- How to complete this task: From the listing below, copy only the lines running from the line that contains "## Criando um nó" to the line that contains "Endereço IP do nó", both included.

- Exercise material:
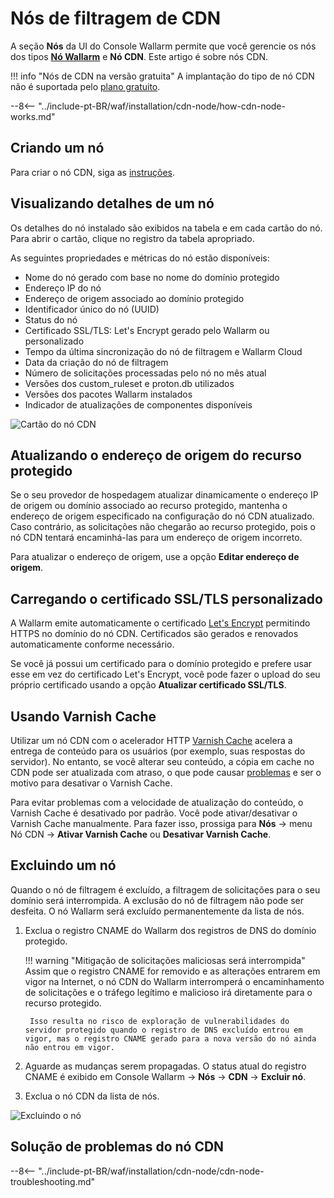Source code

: [cdn-node-operation-scheme]:        ../../images/waf-installation/quickstart/cdn-node-scheme.png
[data-to-wallarm-cloud-docs]:       ../rules/sensitive-data-rule.md
[operation-modes-docs]:             ../../admin-en/configure-wallarm-mode.md
[operation-mode-rule-docs]:         ../rules/wallarm-mode-rule.md
[wallarm-cloud-docs]:               ../../about-wallarm/overview.md#cloud
[cdn-node-creation-modal]:          ../../images/waf-installation/quickstart/cdn-node-creation-modal.png
[cname-required-modal]:             ../../images/waf-installation/quickstart/cname-required-modal.png
[attacks-in-ui]:                    ../../images/admin-guides/test-attacks-quickstart.png
[user-roles-docs]:                  ../settings/users.md
[update-origin-ip-docs]:            #updating-the-origin-address-of-the-protected-resource
[rules-docs]:                       ../rules/intro.md
[ip-lists-docs]:                    ../ip-lists/overview.md
[integration-docs]:                 ../settings/integrations/integrations-intro.md
[trigger-docs]:                     ../triggers/triggers.md
[application-docs]:                 ../settings/applications.md
[events-docs]:                      ../events/check-attack.md
[graylist-populating-docs]:         ../ip-lists/graylist.md#managing-graylist
[link-app-conf]:                    ../settings/applications.md
[using-varnish-cache]:              #using-varnish-cache

# Nós de filtragem de CDN

A seção **Nós** da UI do Console Wallarm permite que você gerencie os nós dos tipos [**Nó Wallarm**](nodes.md) e **Nó CDN**. Este artigo é sobre nós CDN.

!!! info "Nós de CDN na versão gratuita"
    A implantação do tipo de nó CDN não é suportada pelo [plano gratuito](../../about-wallarm/subscription-plans.md#free-tier-subscription-plan-us-cloud).

--8<-- "../include-pt-BR/waf/installation/cdn-node/how-cdn-node-works.md"

## Criando um nó

Para criar o nó CDN, siga as [instruções](../../installation/cdn-node.md).

## Visualizando detalhes de um nó

Os detalhes do nó instalado são exibidos na tabela e em cada cartão do nó. Para abrir o cartão, clique no registro da tabela apropriado.

As seguintes propriedades e métricas do nó estão disponíveis:

* Nome do nó gerado com base no nome do domínio protegido
* Endereço IP do nó
* Endereço de origem associado ao domínio protegido
* Identificador único do nó (UUID)
* Status do nó
* Certificado SSL/TLS: Let's Encrypt gerado pelo Wallarm ou personalizado
* Tempo da última sincronização do nó de filtragem e Wallarm Cloud
* Data da criação do nó de filtragem
* Número de solicitações processadas pelo nó no mês atual
* Versões dos custom_ruleset e proton.db utilizados
* Versões dos pacotes Wallarm instalados
* Indicador de atualizações de componentes disponíveis

![Cartão do nó CDN](../../images/user-guides/nodes/view-cdn-node-comp-vers.png)

## Atualizando o endereço de origem do recurso protegido

Se o seu provedor de hospedagem atualizar dinamicamente o endereço IP de origem ou domínio associado ao recurso protegido, mantenha o endereço de origem especificado na configuração do nó CDN atualizado. Caso contrário, as solicitações não chegarão ao recurso protegido, pois o nó CDN tentará encaminhá-las para um endereço de origem incorreto.

Para atualizar o endereço de origem, use a opção **Editar endereço de origem**.

## Carregando o certificado SSL/TLS personalizado

A Wallarm emite automaticamente o certificado [Let's Encrypt](https://letsencrypt.org/) permitindo HTTPS no domínio do nó CDN. Certificados são gerados e renovados automaticamente conforme necessário.

Se você já possui um certificado para o domínio protegido e prefere usar esse em vez do certificado Let's Encrypt, você pode fazer o upload do seu próprio certificado usando a opção **Atualizar certificado SSL/TLS**.

## Usando Varnish Cache

Utilizar um nó CDN com o acelerador HTTP [Varnish Cache](https://varnish-cache.org/intro/index.html#intro) acelera a entrega de conteúdo para os usuários (por exemplo, suas respostas do servidor). No entanto, se você alterar seu conteúdo, a cópia em cache no CDN pode ser atualizada com atraso, o que pode causar [problemas](#why-is-there-a-delay-in-the-update-of-the-content-protected-by-the-cdn-node) e ser o motivo para desativar o Varnish Cache.

Para evitar problemas com a velocidade de atualização do conteúdo, o Varnish Cache é desativado por padrão. Você pode ativar/desativar o Varnish Cache manualmente. Para fazer isso, prossiga para **Nós** → menu Nó CDN → **Ativar Varnish Cache** ou **Desativar Varnish Cache**.

## Excluindo um nó

Quando o nó de filtragem é excluído, a filtragem de solicitações para o seu domínio será interrompida. A exclusão do nó de filtragem não pode ser desfeita. O nó Wallarm será excluído permanentemente da lista de nós.

1. Exclua o registro CNAME do Wallarm dos registros de DNS do domínio protegido.

    !!! warning "Mitigação de solicitações maliciosas será interrompida"
        Assim que o registro CNAME for removido e as alterações entrarem em vigor na Internet, o nó CDN do Wallarm interromperá o encaminhamento de solicitações e o tráfego legítimo e malicioso irá diretamente para o recurso protegido.

        Isso resulta no risco de exploração de vulnerabilidades do servidor protegido quando o registro de DNS excluído entrou em vigor, mas o registro CNAME gerado para a nova versão do nó ainda não entrou em vigor.
1. Aguarde as mudanças serem propagadas. O status atual do registro CNAME é exibido em Console Wallarm → **Nós** → **CDN** → **Excluir nó**.
1. Exclua o nó CDN da lista de nós.

![Excluindo o nó](../../images/user-guides/nodes/delete-cdn-node.png)

## Solução de problemas do nó CDN

--8<-- "../include-pt-BR/waf/installation/cdn-node/cdn-node-troubleshooting.md"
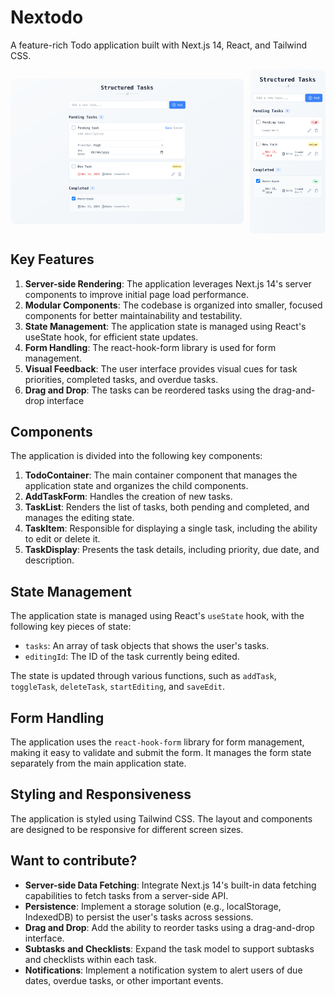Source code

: # Nextodo

A feature-rich Todo application built with Next.js 14, React, and Tailwind CSS.

<div style="display: flex; gap: 10px; align-items: center; justify-content: center">
  <img src="/public/desktop-view.png" alt="Desktop View" style="width: 74%; border-radius: 8px;" />
  <img src="/public/mobile-view.png" alt="Mobile View" style="width: 24%; border-radius: 8px;" />
</div>

## Key Features

1. **Server-side Rendering**: The application leverages Next.js 14's server components to improve initial page load performance.
2. **Modular Components**: The codebase is organized into smaller, focused components for better maintainability and testability.
3. **State Management**: The application state is managed using React's useState hook, for efficient state updates.
4. **Form Handling**: The react-hook-form library is used for form management.
5. **Visual Feedback**: The user interface provides visual cues for task priorities, completed tasks, and overdue tasks.
6. **Drag and Drop**: The tasks can be reordered tasks using the drag-and-drop interface

## Components

The application is divided into the following key components:

1. **TodoContainer**: The main container component that manages the application state and organizes the child components.
2. **AddTaskForm**: Handles the creation of new tasks.
3. **TaskList**: Renders the list of tasks, both pending and completed, and manages the editing state.
4. **TaskItem**: Responsible for displaying a single task, including the ability to edit or delete it.
5. **TaskDisplay**: Presents the task details, including priority, due date, and description.

## State Management

The application state is managed using React's `useState` hook, with the following key pieces of state:

- `tasks`: An array of task objects that shows the user's tasks.
- `editingId`: The ID of the task currently being edited.

The state is updated through various functions, such as `addTask`, `toggleTask`, `deleteTask`, `startEditing`, and `saveEdit`.

## Form Handling

The application uses the `react-hook-form` library for form management, making it easy to validate and submit the form. It manages the form state separately from the main application state.

## Styling and Responsiveness

The application is styled using Tailwind CSS. The layout and components are designed to be responsive for different screen sizes.

## Want to contribute?

- **Server-side Data Fetching**: Integrate Next.js 14's built-in data fetching capabilities to fetch tasks from a server-side API.
- **Persistence**: Implement a storage solution (e.g., localStorage, IndexedDB) to persist the user's tasks across sessions.
- **Drag and Drop**: Add the ability to reorder tasks using a drag-and-drop interface.
- **Subtasks and Checklists**: Expand the task model to support subtasks and checklists within each task.
- **Notifications**: Implement a notification system to alert users of due dates, overdue tasks, or other important events.
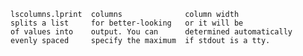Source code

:     lscolumns.lprint  columns              column width 
    splits a list     for better-looking   or it will be 
    of values into    output. You can      determined automatically
    evenly spaced     specify the maximum  if stdout is a tty.
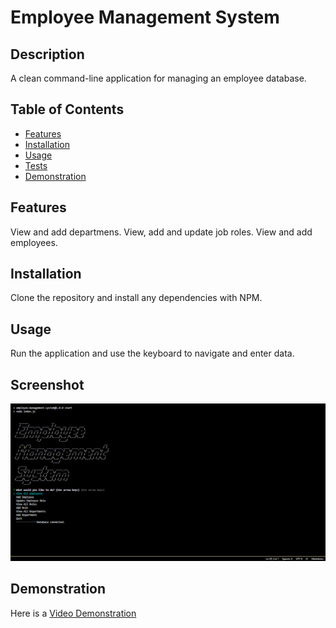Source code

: # Employee Management System

## Description
A clean command-line application for managing an employee database.

  ## Table of Contents
* [Features](#features)
* [Installation](#installation)
* [Usage](#usage)
* [Tests](#tests)
* [Demonstration](#demonstration)

## Features
View and add departmens.
View, add and update job roles.
View and add employees.

## Installation
Clone the repository and install any dependencies with NPM.

## Usage
Run the application and use the keyboard to navigate and enter data.

## Screenshot
![Screenshot](./screenshot.png)

## Demonstration
Here is a [Video Demonstration](https://drive.google.com/file/d/1zZGb_DuWFNVV73VZqV5g5R3HXvNX8CiX/view)
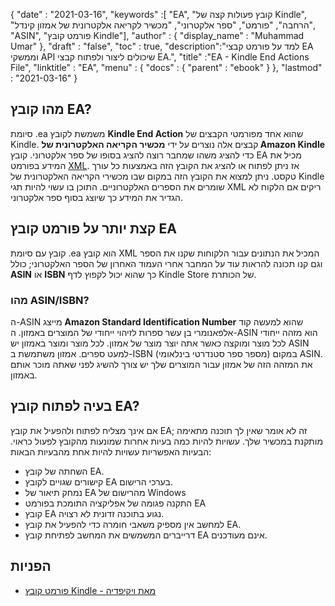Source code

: {
  "date" : "2021-03-16",
  "keywords" :[ "EA", "קובץ פעולות קצה של Kindle", "הרחבה", "פורמט", "ספר אלקטרוני", "מכשיר לקריאה אלקטרונית של אמזון קינדל", "ASIN", "פורמט קובץ Kindle"],
  "author" : {
    "display_name" : "Muhammad Umar"
},
  "draft" : "false",
  "toc" : true,
  "description":"למד על פורמט קבצי EA וממשקי API שיכולים ליצור ולפתוח קבצי EA.",
  "title" :"EA - Kindle End Actions File",
  "linktitle" : "EA",
  "menu" : {
    "docs" : {
      "parent" : "ebook"
}
},
  "lastmod" : "2021-03-16"
}

## מהו קובץ EA? ##

סיומת .ea משמשת לקובץ **Kindle End Action** שהוא אחד מפורמטי הקבצים של Kindle. קבצים אלה נוצרים על ידי **מכשיר הקריאה האלקטרונית של Amazon Kindle** כדי להציג משהו שמחבר רוצה להציג בסופו של ספר אלקטרוני. קובץ EA מכיל את המידע בפורמט [XML](/he/web/xml/). אז ניתן לפתוח או להציג את הקובץ הזה באמצעות כל עורך טקסט. ניתן למצוא את הקובץ הזה במקום שבו מכשירי הקריאה האלקטרונית של Kindle שומרים את הספרים האלקטרוניים. התוכן בו עשוי להיות תגי XML ריקים אם הלקוח לא הגדיר את המידע כך שיוצג בסוף ספר אלקטרוני.

## קצת יותר על פורמט קובץ EA ##

קובץ עם סיומת .ea הוא קובץ XML המכיל את הנתונים עבור הלקוחות שקנו את הספר וגם קנו תכונה להראות עוד על המחבר אחרי העמוד האחרון של הספר האלקטרוני; כולל **ASIN** או **ISBN** כך שהוא יכול לקפוץ לדף Kindle Store של הכותרת.

### מהו ASIN/ISBN? ###

ה-ASIN מייצג **Amazon Standard Identification Number** שהוא למעשה קוד אלפאנומרי בן עשר ספרות לזיהוי ייחודי של המוצרים באמזון. ה-ASIN הוא מזהה ייחודי לכל מוצר ומוקצה כאשר אתה יוצר מוצר של אמזון. לכל מוצר ומוצר באמזון יש ASIN למעט ספרים. אמזון משתמשת ב-ISBN (מספר ספר סטנדרטי בינלאומי) במקום ASIN. את המזהה הזה של אמזון עבור המוצרים שלך יש צורך להשיג לפני שאתה מוכר אותם באמזון.

## בעיה לפתוח קובץ EA?

אם אינך מצליח לפתוח ולהפעיל את קובץ EA; זה לא אומר שאין לך תוכנה מתאימה מותקנת במכשיר שלך. עשויות להיות כמה בעיות אחרות שמונעות מהקובץ לפעול כראוי. הבעיות האפשריות עשויות להיות אחת מהבעיות הבאות:

- השחתה של קובץ EA.
- קישורים שגויים לקובץ EA בערכי הרישום.
- נמחק תיאור של EA מהרישום של Windows
- התקנה פגומה של אפליקציה התומכת בפורמט EA
- קובץ EA נגוע בתוכנה זדונית לא רצויה.
- למחשב אין מספיק משאבי חומרה כדי להפעיל את קובץ EA.
- דרייברים המשמשים את המחשב לפתיחת קובץ EA אינם מעודכנים.


## הפניות

* [פורמט קובץ Kindle - מאת ויקיפדיה](https://en.wikipedia.org/wiki/Kindle_File_Format)


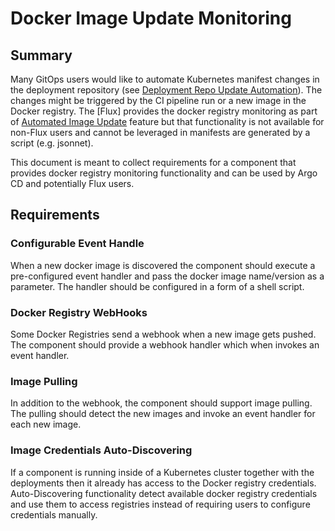 # Docker Image Update Monitoring

## Summary

Many GitOps users would like to automate Kubernetes manifest changes in the deployment repository
(see [Deployment Repo Update Automation](./deployment-repo-update.md)). The changes might be triggered by
the CI pipeline run or a new image in the Docker registry. The [Flux] provides the docker registry monitoring as part of
[Automated Image Update](https://docs.fluxcd.io/en/latest/references/automated-image-update.html) feature but that functionality
is not available for non-Flux users and cannot be leveraged in manifests are generated by a script (e.g. jsonnet).

This document is meant to collect requirements for a component that provides docker registry monitoring functionality and 
can be used by Argo CD and potentially Flux users.

## Requirements

### Configurable Event Handle

When a new docker image is discovered the component should execute a pre-configured event handler and pass the docker image name/version as a parameter. The handler should be
configured in a form of a shell script.

### Docker Registry WebHooks

Some Docker Registries send a webhook when a new image gets pushed. The component should provide a webhook handler which when invokes an event handler.

### Image Pulling

In addition to the webhook, the component should support image pulling. The pulling should detect the new images and invoke an event handler for each new image.

### Image Credentials Auto-Discovering

If a component is running inside of a Kubernetes cluster together with the deployments then it already has access to the Docker registry credentials. Auto-Discovering functionality
detect available docker registry credentials and use them to access registries instead of requiring users to configure credentials manually.
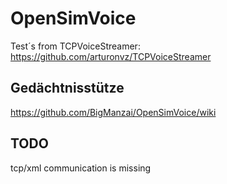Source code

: # OpenSimVoice
Test´s from TCPVoiceStreamer: https://github.com/arturonvz/TCPVoiceStreamer

## Gedächtnisstütze
https://github.com/BigManzai/OpenSimVoice/wiki

## TODO
tcp/xml communication is missing
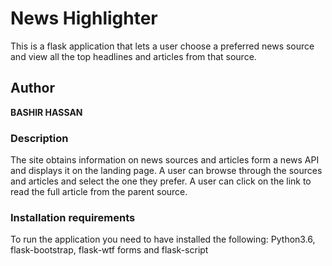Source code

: # News Highlighter
This is a flask application that lets a user choose a preferred news source and view all the top headlines and articles from that source.
## Author
**BASHIR HASSAN**
### Description

The site obtains information on news sources and articles form a news API and displays it on the landing page. A user can browse through the sources and articles and select the one they prefer. A user can click on the link to read the full article from the parent source.
### Installation requirements
To run the application you need to have installed the following: Python3.6, flask-bootstrap, flask-wtf forms and flask-script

- Answer box:
## Criando um nó

Para criar o nó CDN, siga as [instruções](../../installation/cdn-node.md).

## Visualizando detalhes de um nó

Os detalhes do nó instalado são exibidos na tabela e em cada cartão do nó. Para abrir o cartão, clique no registro da tabela apropriado.

As seguintes propriedades e métricas do nó estão disponíveis:

* Nome do nó gerado com base no nome do domínio protegido
* Endereço IP do nó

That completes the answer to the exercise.